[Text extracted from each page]
################

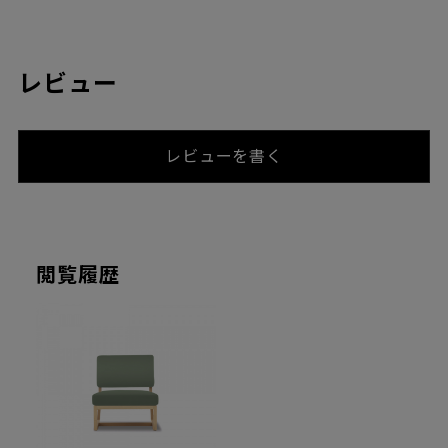
レビュー
レビューを書く
閲覧履歴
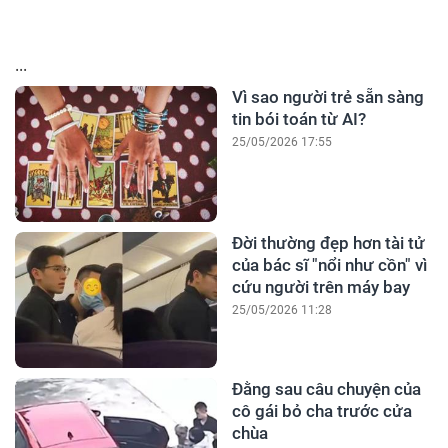
...
Vì sao người trẻ sẵn sàng
tin bói toán từ AI?
25/05/2026 17:55
Đời thường đẹp hơn tài tử
của bác sĩ "nổi như cồn" vì
cứu người trên máy bay
25/05/2026 11:28
Đằng sau câu chuyện của
cô gái bỏ cha trước cửa
chùa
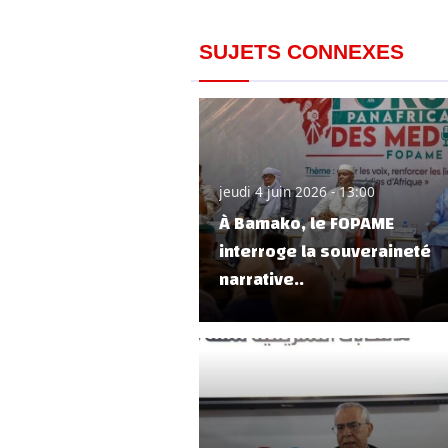
SUJETS CONNEXES
jeudi 4 juin 2026 - 13:00
À Bamako, le FOPAME
interroge la souveraineté
narrative..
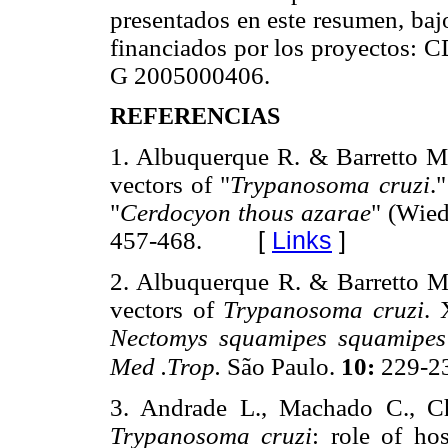
presentados en este resumen, bajo
financiados por los proyectos
G 2005000406.
REFERENCIAS
1. Albuquerque R. & Barretto M.
vectors of "
Trypanosoma cruzi
.
"
Cerdocyon thous azarae
" (Wied
457-468.
[
Links
]
2. Albuquerque R. & Barretto M
vectors of
Trypanosoma cruzi
. 
Nectomys squamipes squamipe
Med .Trop.
São Paulo.
10:
229-2
3. Andrade L., Machado C., C
Trypanosoma cruzi
: role of ho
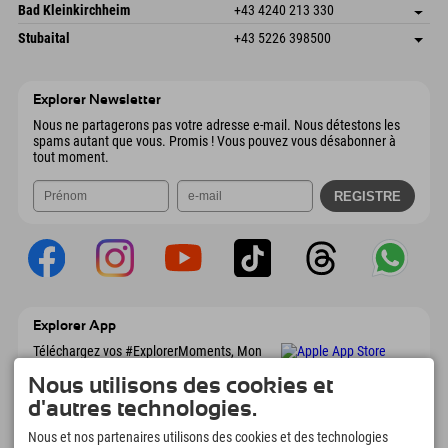
Gscheat 14
Enregistrer l'adresse
Autriche
Réservation
Bad Kleinkirchheim
+43 4240 213 330
6441 Umhausen
Informations d'arrivée
Envoyer un e-mail
Dorfstraße 24
Enregistrer l'adresse
Autriche
Réservation
Stubaital
+43 5226 398500
9546 Bad Kleinkirchheim
Informations d'arrivée
Envoyer un e-mail
Wiesenweg 6
Enregistrer l'adresse
Autriche
Réservation
6167 Neustift im Stubaital
Informations d'arrivée
Envoyer un e-mail
Autriche
Réservation
Explorer Newsletter
Envoyer un e-mail
Nous ne partagerons pas votre adresse e-mail. Nous détestons les
spams autant que vous. Promis ! Vous pouvez vous désabonner à
tout moment.
Explorer App
Téléchargez vos #ExplorerMoments, Mon
Explorer à emporter avec aperçu de vos
Nous utilisons des cookies et
réservations, liste de choses à faire, aperçu
des restaurants et bien plus encore.
d'autres technologies.
Téléchargez-le maintenant !
Nous et nos partenaires utilisons des cookies et des technologies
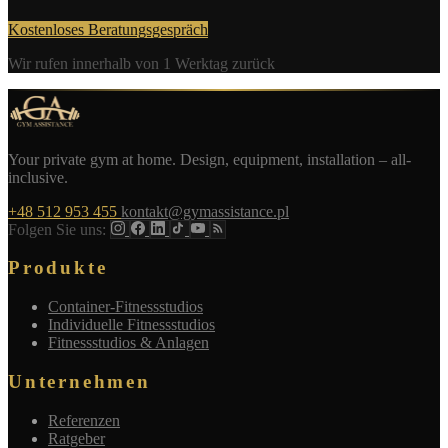
Kostenloses Beratungsgespräch
Wir rufen innerhalb von 1 Werktag zurück
Your private gym at home. Design, equipment, installation – all-
inclusive.
+48 512 953 455
kontakt@gymassistance.pl
Folgen Sie uns:
Produkte
Container-Fitnessstudios
Individuelle Fitnessstudios
Fitnessstudios & Anlagen
Unternehmen
Referenzen
Ratgeber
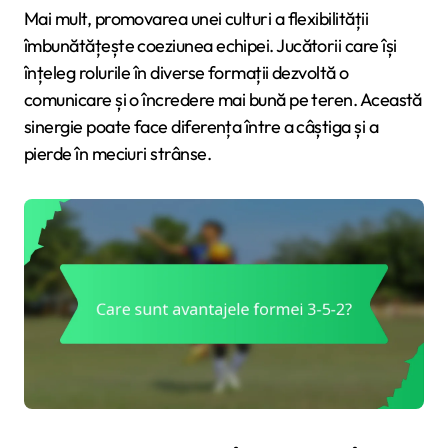
Mai mult, promovarea unei culturi a flexibilității
îmbunătățește coeziunea echipei. Jucătorii care își
înțeleg rolurile în diverse formații dezvoltă o
comunicare și o încredere mai bună pe teren. Această
sinergie poate face diferența între a câștiga și a
pierde în meciuri strânse.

################

What you should do:
Rewrite the text of every item, replacing "Enregistrer l'adresse" with "Sauvegarder l'adresse" and leaving everything else unchanged. Leave the pictures out of your answer.

The answer:
レビュー
レビューを書く
閲覧履歴
...
Vì sao người trẻ sẵn sàng
tin bói toán từ AI?
25/05/2026 17:55
Đời thường đẹp hơn tài tử
của bác sĩ "nổi như cồn" vì
cứu người trên máy bay
25/05/2026 11:28
Đằng sau câu chuyện của
cô gái bỏ cha trước cửa
chùa
SUJETS CONNEXES
jeudi 4 juin 2026 - 13:00
À Bamako, le FOPAME
interroge la souveraineté
narrative..
presentados en este resumen, bajo
financiados por los proyectos
G 2005000406.
REFERENCIAS
1. Albuquerque R. & Barretto M.
vectors of "
Trypanosoma cruzi
.
"
Cerdocyon thous azarae
" (Wied
457-468.
[
Links
]
2. Albuquerque R. & Barretto M
vectors of
Trypanosoma cruzi
. 
Nectomys squamipes squamipe
Med .Trop.
São Paulo.
10:
229-2
3. Andrade L., Machado C., C
Trypanosoma cruzi
: role of ho
Gscheat 14
Sauvegarder l'adresse
Autriche
Réservation
Bad Kleinkirchheim
+43 4240 213 330
6441 Umhausen
Informations d'arrivée
Envoyer un e-mail
Dorfstraße 24
Sauvegarder l'adresse
Autriche
Réservation
Stubaital
+43 5226 398500
9546 Bad Kleinkirchheim
Informations d'arrivée
Envoyer un e-mail
Wiesenweg 6
Sauvegarder l'adresse
Autriche
Réservation
6167 Neustift im Stubaital
Informations d'arrivée
Envoyer un e-mail
Autriche
Réservation
Explorer Newsletter
Envoyer un e-mail
Nous ne partagerons pas votre adresse e-mail. Nous détestons les
spams autant que vous. Promis ! Vous pouvez vous désabonner à
tout moment.
Explorer App
Téléchargez vos #ExplorerMoments, Mon
Explorer à emporter avec aperçu de vos
Nous utilisons des cookies et
réservations, liste de choses à faire, aperçu
des restaurants et bien plus encore.
d'autres technologies.
Téléchargez-le maintenant !
Nous et nos partenaires utilisons des cookies et des technologies
Kostenloses Beratungsgespräch
Wir rufen innerhalb von 1 Werktag zurück
Your private gym at home. Design, equipment, installation – all-
inclusive.
+48 512 953 455
kontakt@gymassistance.pl
Folgen Sie uns:
Produkte
Container-Fitnessstudios
Individuelle Fitnessstudios
Fitnessstudios & Anlagen
Unternehmen
Referenzen
Ratgeber
Mai mult, promovarea unei culturi a flexibilității
îmbunătățește coeziunea echipei. Jucătorii care își
înțeleg rolurile în diverse formații dezvoltă o
comunicare și o încredere mai bună pe teren. Această
sinergie poate face diferența între a câștiga și a
pierde în meciuri strânse.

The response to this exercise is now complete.